### Tasks
**A)** List every town, harbor, and headland named in the Cork Week article.
**B)** Continue the Cork Week article from its last sentence.

[Source document — start]

If you happen to be in Cobh this afternoon, about lunchtime onwards watch out for a Cork Harbour tradition that has endured for the past 34 years.
The famous biennial event based in Crosshaven, now known as Volvo Cork Week, is underway, and today the official racing programme begins, with the Harbour Course that is the hallmark of the series.
The picture-postcard backdrop of the stepped town of Cobh, topped by St Colman’s Cathedral, overlooks the turning mark on the racecourse and will act as the perfect grandstand.
The entire fleet of 100 boats is due to race past and with a northerly wind forecast, the start off Roche’s Point will send each class inside the harbour initially so the sail-past should begin around 1pm.
While the essence of the event such as the Harbour Course remains unchanged, where Cork Week differs from popular memory is size of the event.
From the peak over a decade ago when in excess of 700 boats and thousands of daily competitors descended on Crosshaven and its environs, the modern era Cork Week is more akin to its roots almost four decades ago.
While a fleet of 100 boats and perhaps a thousand or so competitors afloat is a marked contrast to the boom-time, traditionalists can revel in the smaller, more intimate gathering at the Royal Cork Yacht Club that still retains its core values.
Racing has been trimmed back from five to four days in keeping with trends at other major events that recognise the amateur sailor’s limited annual leave and family commitments.

[Source document — finish]
[Supplied records — start]

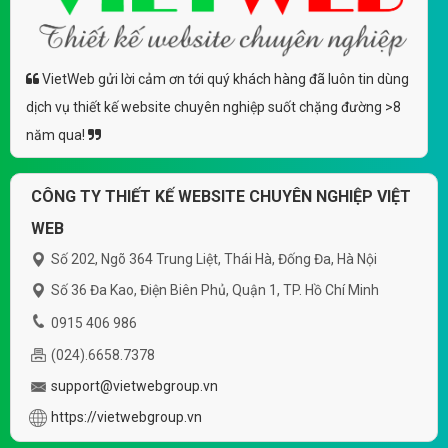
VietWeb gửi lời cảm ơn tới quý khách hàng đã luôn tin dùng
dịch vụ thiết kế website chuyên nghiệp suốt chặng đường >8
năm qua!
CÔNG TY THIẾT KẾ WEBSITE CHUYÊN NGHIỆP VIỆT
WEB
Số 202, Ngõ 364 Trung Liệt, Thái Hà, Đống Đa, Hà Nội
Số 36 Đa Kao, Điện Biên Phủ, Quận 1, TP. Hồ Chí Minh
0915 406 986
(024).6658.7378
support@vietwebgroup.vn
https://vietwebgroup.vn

[Supplied records — finish]
[Supplied records — start]

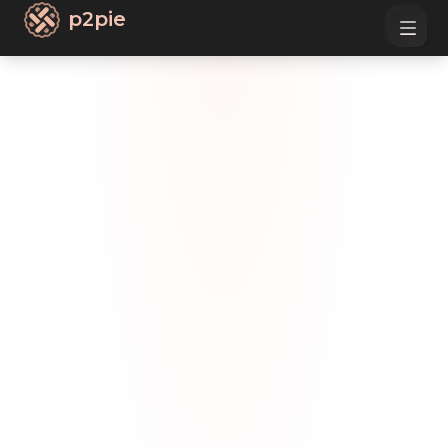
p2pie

[Supplied records — finish]

### Answers for each item
**A)** Cork Harbour, Cobh, Crosshaven, Roche's Point

**B)**
Of the racing classes competing principally under IRC handicap, the biggest turnout will be in Class 3, where 20 crews are entered. The large number of J109s in this class are certain to dominate racing. with Ian Nagle’s Jelly Baby — fresh from the ICRA Nationals in Dun Laoghaire — the boat to beat.
Class 2 marks the return of Howth’s Nobby Reilly on Crazy Horse after off-season repairs, and he can go head to head with newly-crowned champions Jump Juice, who will have a definite home advantage.
In reviewing the changes from the heyday to 2014, perhaps the most notable absences afloat are the larger and exotic super racing machines with their professional crews that are only permitted in certain classes in this unapologetically amateur event.
Ashore, the vast tented village and entertainment is gone, replaced by a more traditional yacht club atmosphere and hospitality programme. This includes abandonment of the nightly entertainment line-up at multiple venues inside the race village that attracted thousand.
Instead, doors close at 6pm for all except competitors, their families and club members, a move that is certain to draw comment on the accessibility of sailing.